Hardaker: Kuntar seized her husband Danny, and their four-year-old girl Einat. He took them down to the local beach. There he shot Danny and he smashed the little girl’s head repeatedly on a rock until she too was dead. Smadar Haran meanwhile had hidden in the attic of her home with her other daughter, two-year-old Yael. There, in cold fear, the young mother covered her daughter’s mouth to keep her quiet, lest the killers hear them. In this most desperate of positions she recalled the stories her own mother had told her from the Holocaust.

Haran: When it happened and I was hiding, I felt as if it happened to me before, that this is something I know from all the stories. And while they were trying to find us, listening to the cry of my daughter and so on, this is exactly from the stories of the Holocaust.

Hardaker: In the process of trying to survive, Smadar Haran killed her own daughter.

Haran: And then at the end of the night my whole family was dead. My daughter never came back to consciousness.

The fact that Jackson’s strongest memory on her program was Hardaker’s accounting of this shocking terror attack is, in itself, very moving. While sometimes it seems to some observers that the suffering of Israelis at the hands of terrorists over the years has been forgotten, this memory, “etched” in Jackson’s brain, says otherwise.

It is therefore deeply unfortunate that the way Jackson retold the story left it possible to horribly misconstrue the meaning, simply because she referred twice to the attackers as “soldiers” – and not once non-Israeli terrorists, guerrillas, gunmen or even the ABC‘s preferred term, militants. She also failed to remember that the story Hardaker was relating was not a current one at the time.

A listener unfamiliar with the facts of the story she was referring to would therefore have a supremely difficult time trying to understand the story and background to it.

After all, everyone knows that the only soldiers operating in Israel are the Israel Defence Forces.
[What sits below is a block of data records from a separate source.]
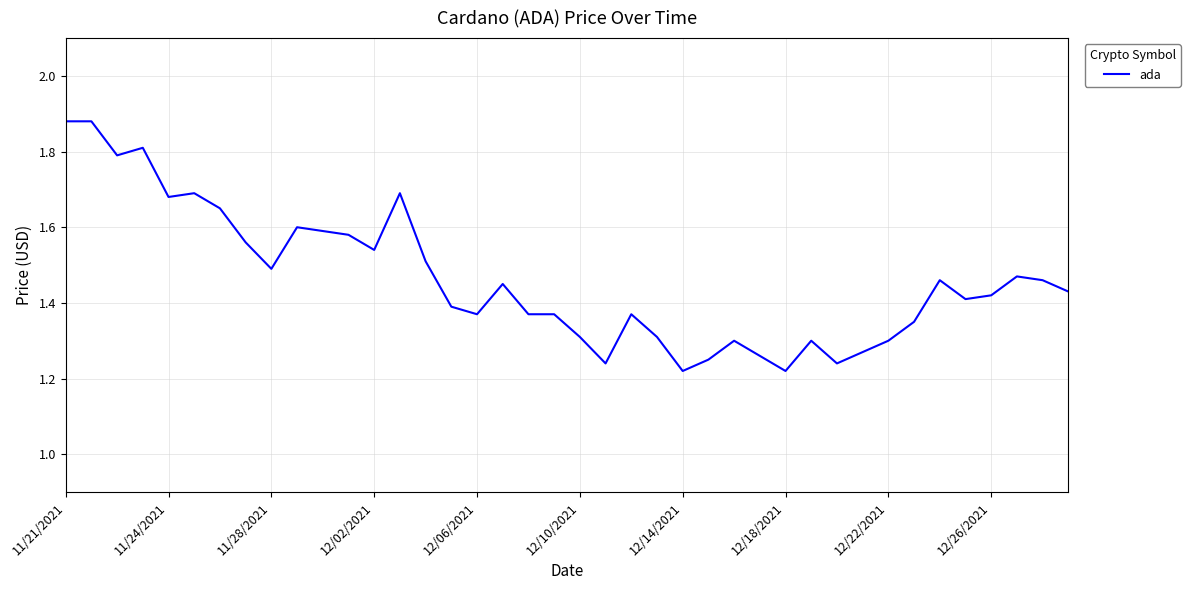

What is the minimum value shown in the chart?

1.2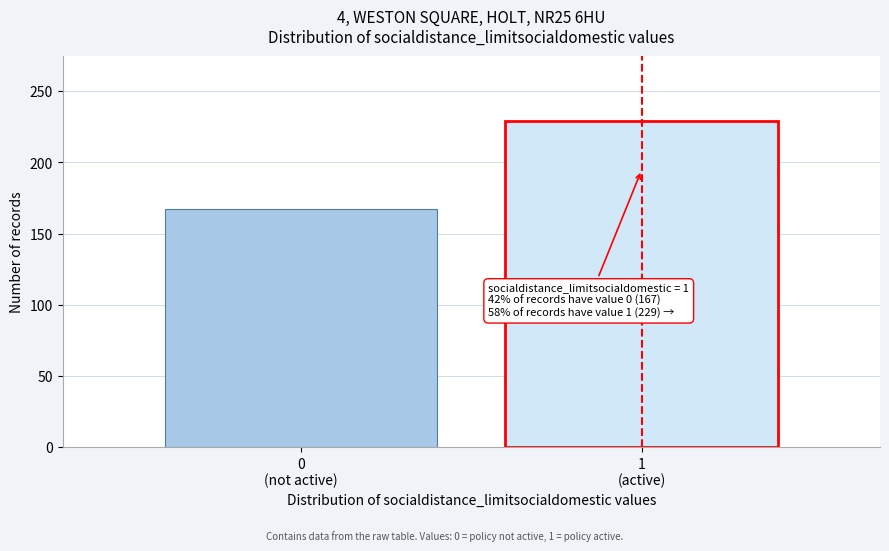

Reading left to right, list all the values displayed in this chart.

167	229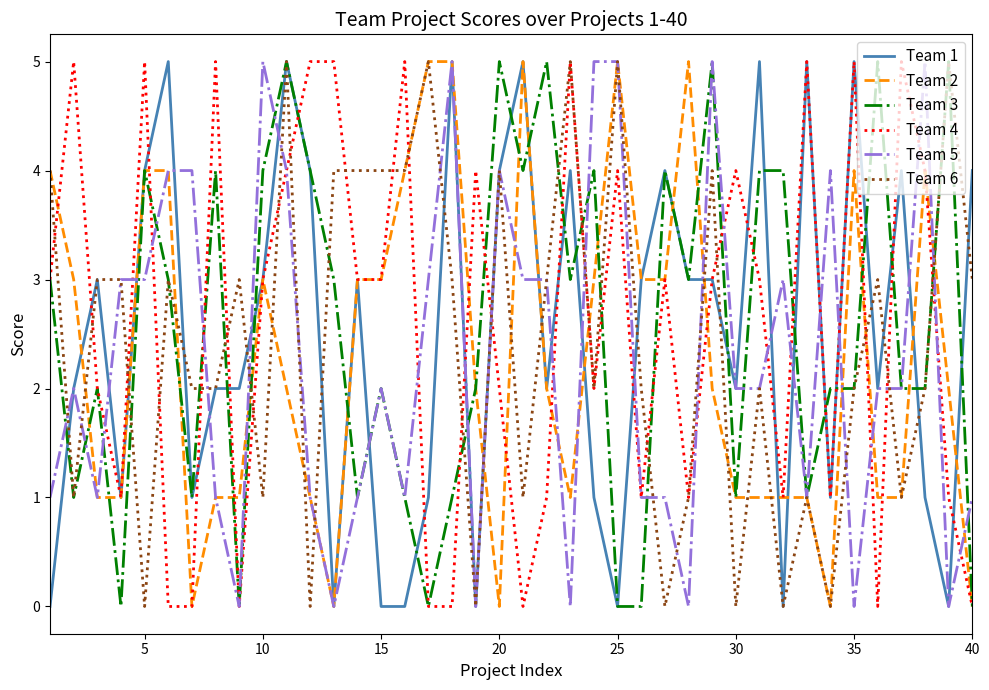

The value of Team 4 at 25 is 4. True or false?

True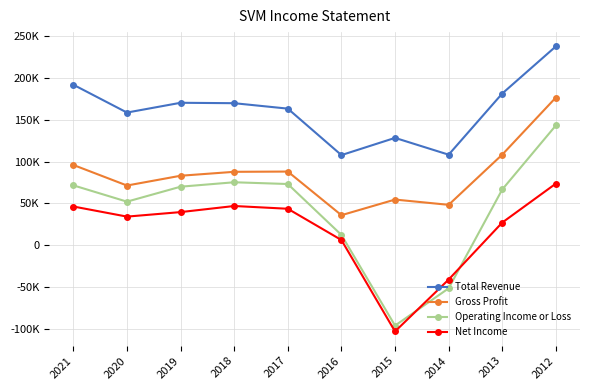

Where does the Net Income series first go above 39700?

2021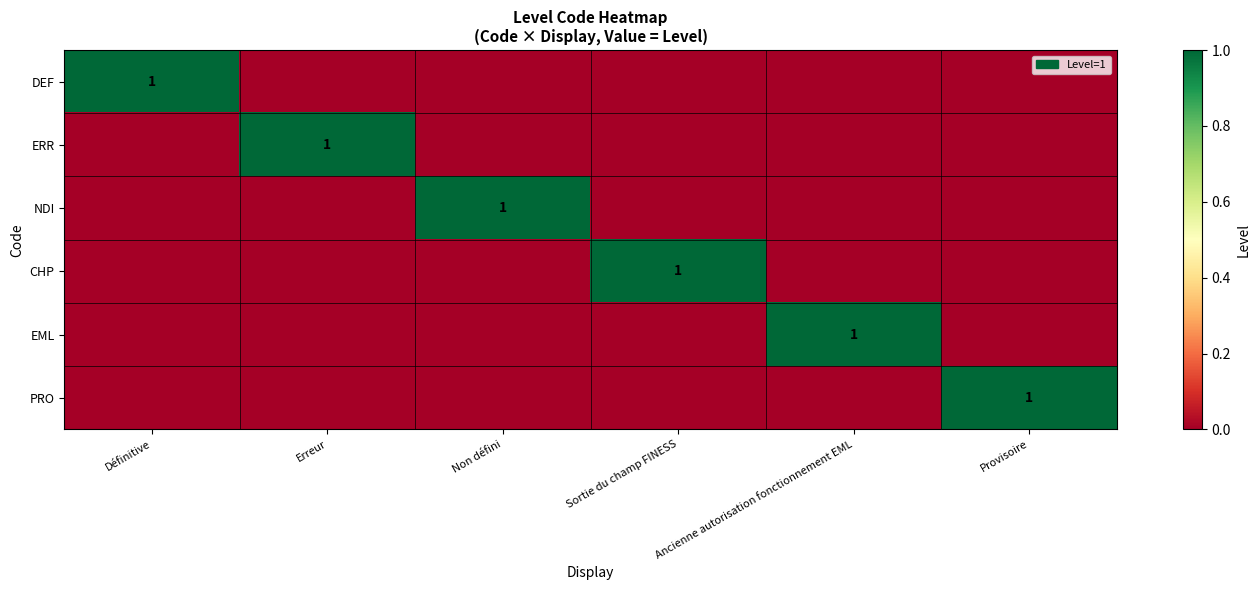

The NDI series shows 1 at Non défini. True or false?

True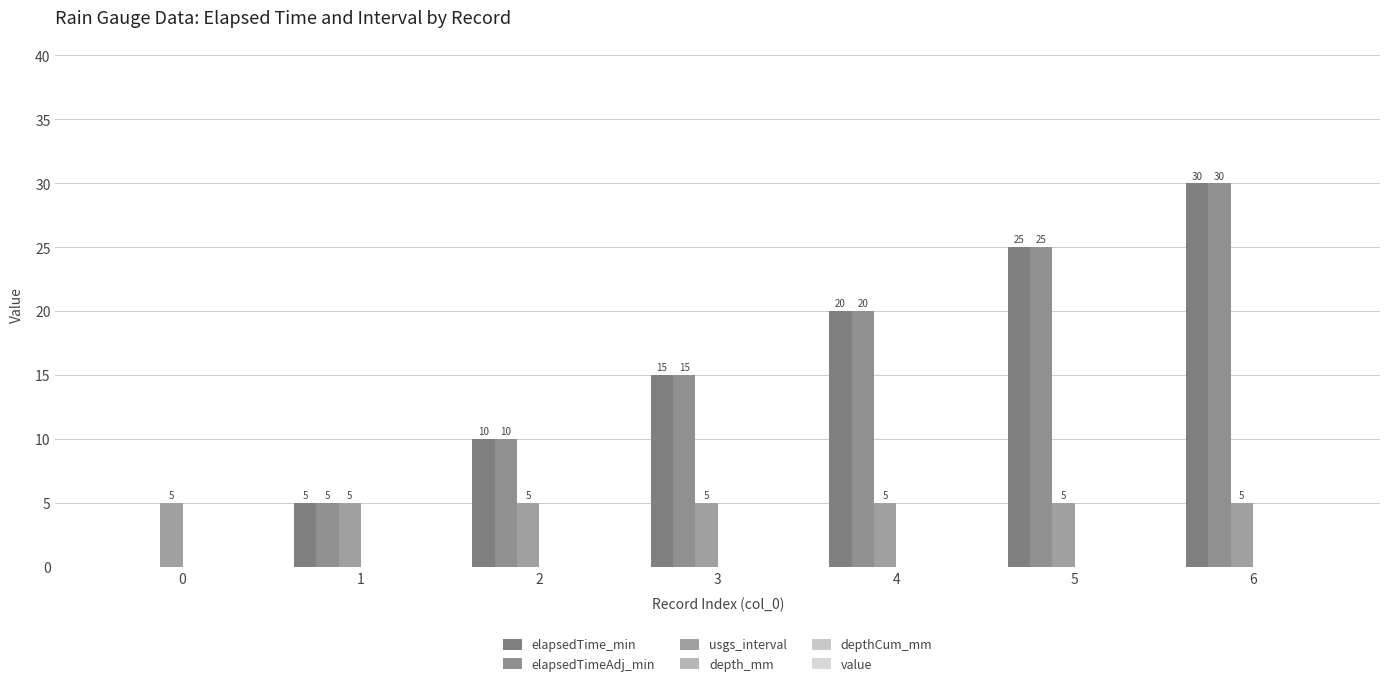

Reading left to right, transcribe all the data shown in this chart.

elapsedTime_min: 0	5	10	15	20	25	30
elapsedTimeAdj_min: 0	5	10	15	20	25	30
usgs_interval: 5	5	5	5	5	5	5
depth_mm: 0	0	0	0	0	0	0
depthCum_mm: 0	0	0	0	0	0	0
value: 0	0	0	0	0	0	0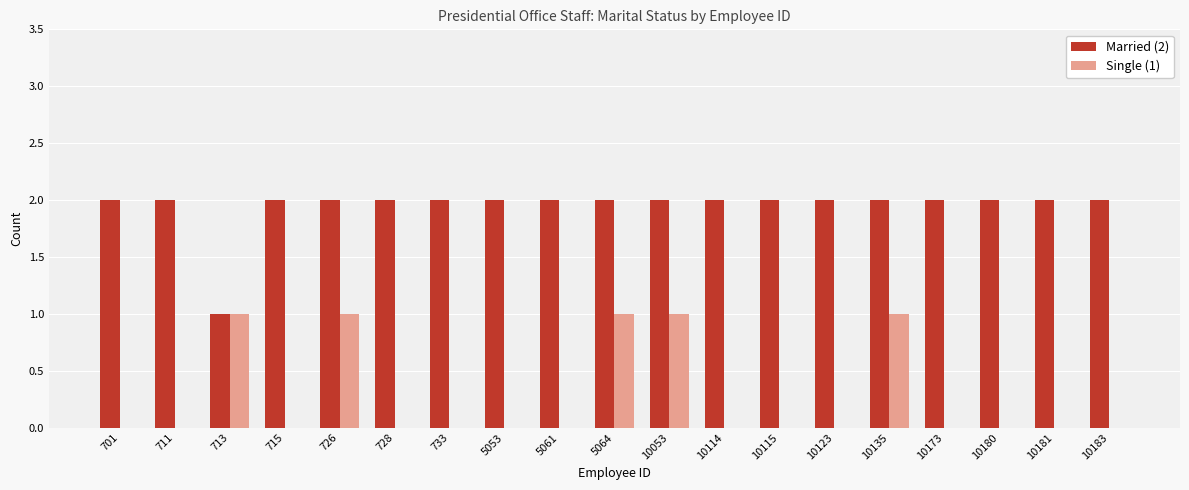

How many groups of bars are there?

19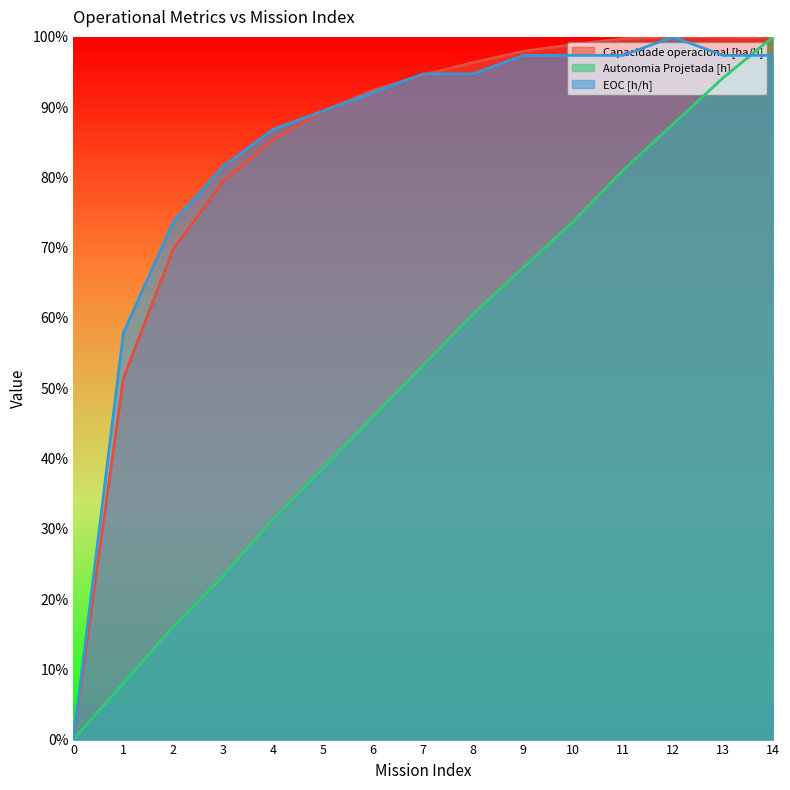

The Autonomia Projetada [h] series shows 0.7 at 10. True or false?

True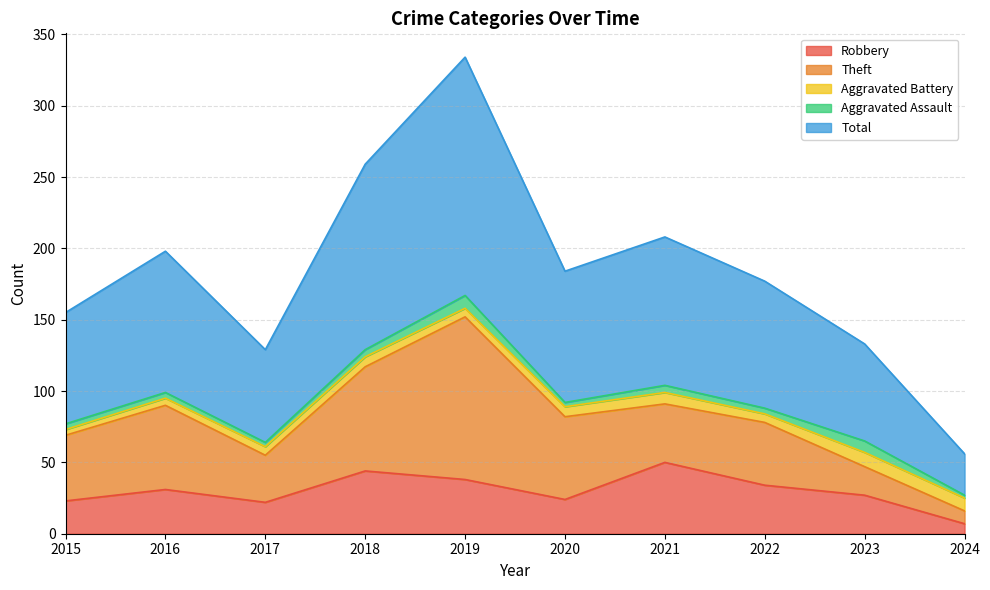

What is the lowest value of the Robbery series?

7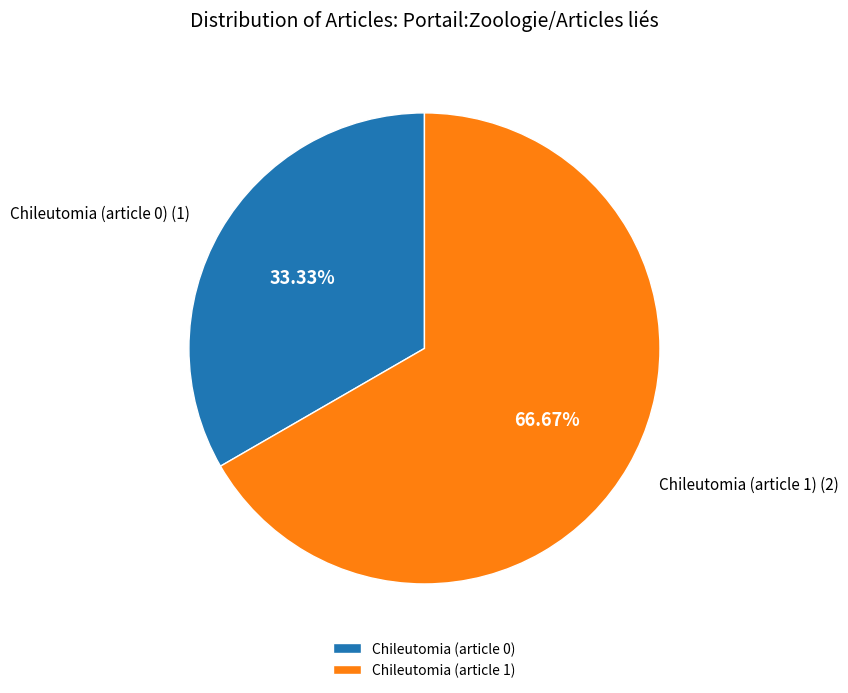

How many segments does this pie chart have?

2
Why would an Israeli woman fear Israeli soldiers? Why would Israeli soldiers murder a father and child in cold blood? And why would they frighten a mother to such an extent that she would accidentally suffocate her child while trying to prevent the toddler from making a noise?

If even one of Jackson’s listeners came out of Saturday’s show believing the “soldiers” Jackson was describing belonged to the IDF – a plausible possibility given the confusing nature of her remarks – then by all rights the ABC should issue a clarification on the Correspondents Report website.

Jackson is an experienced journalist, so she should have been more aware that terrorists who infiltrate Israel’s borders with the intent of murdering civilians in their homes have never been referred to by mainstream journalists as soldiers, nor should they be.

They are not recognised as soldiers by international law, they are not fighting according to the internationally accepted rules of war and they do not meet the standards of being called soldiers by any definition.

Indeed, surely if anyone deserves to be called a terrorist, it is the perpetrators of this deeply horrific murder of civilians, including a two-year-old child (who was smothered inadvertently in an attempt to save her from a certain, and gruesome, death).

While the choice of words in this instance was entirely Jackson’s, it must be noted here that the ABC overall has a long-standing policy of never referring to Israelis as victims of terrorism – a term the organisation has had no qualms about using when referring to the 2002 Bali bombing, for example.

By calling the attackers “soldiers”, Jackson needlessly confuses her listeners, which is a shame, because listening to the story, it is clear that Jackson harbours deep compassion for the Israeli victims of this attack.